◆ Document segment ◆
┏━━

Schools want to include community to help prevent bullying

Name calling. Spreading rumors. Shoving, tripping. Excluding.

Those are just a few of the ways bullying can be perpetrated, and staff at Wrangell schools are working to prevent it and the damage and lasting trauma that can stem from it.

About 20% of students ages 12 through 18 across the country reported being bullied, according to the U.S. Department of Health and Human Services’ stopbullying.gov website. Of those students, 56% said they believed the bully “had the ability to influence other students’ perception of them.” Fifty percent “had more social influence”; 40%“were physically stronger or larger”; and 31% “had more money.”

The approach that Wrangell high school and middle school principal Bob Burkhart, and schools’ counselor Dr. Julie Williams are taking is one of community involvement.

“It takes a village to raise a child,” Burkhart said. “That’s an old adage, but it’s true, and in a place like this, it’s very true.”

┗━━

◆ Data extract ◆
┏━━

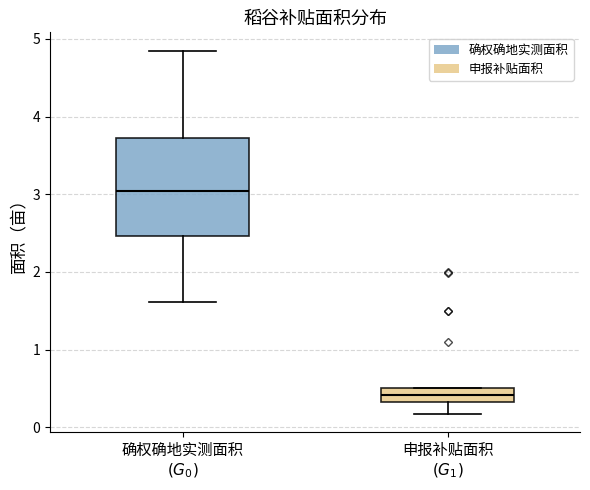

Reading left to right, transcribe this box plot: for each box, give where its median line is, the range the box spans, and where its two whiskers end, as read against the y-axis. The values are not printed on the chart, so give them approximately, as read against the axis.

确权确地实测面积 $(G_0)$: median 3.0, box 2.5 to 3.7, whiskers 1.6 to 4.9
申报补贴面积 $(G_1)$: median 0.4, box 0.3 to 0.5, whiskers 0.2 to 0.5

┗━━

◆ Task statement ◆
Carry on the article about Wrangell schools' bullying prevention from where it stops. None of the data is needed for this.

◆ Written answer ◆
Burkhart said he and Williams, along with staff and teachers have all been involved in taking “every opportunity to be out front and upfront with our students” about anti-bullying and working together.

One of the keys to stopping and preventing bullying is recognizing it as a witness and as someone who is being bullied, and knowing what to do from a disciplinary standpoint.

“If we can’t see it, no matter what age I am or what position I hold in the school, if I don’t recognize it, I can’t do anything to take a stand or say something or somehow help the situation get better or help the person that might be the victim,” Burkhart said.

So, what is bullying?

Simply defined, it is unwanted aggressive behavior or a perceived power imbalance that is likely to repeat if not interrupted. What leads a person to being a bully can tend to be a little more complex.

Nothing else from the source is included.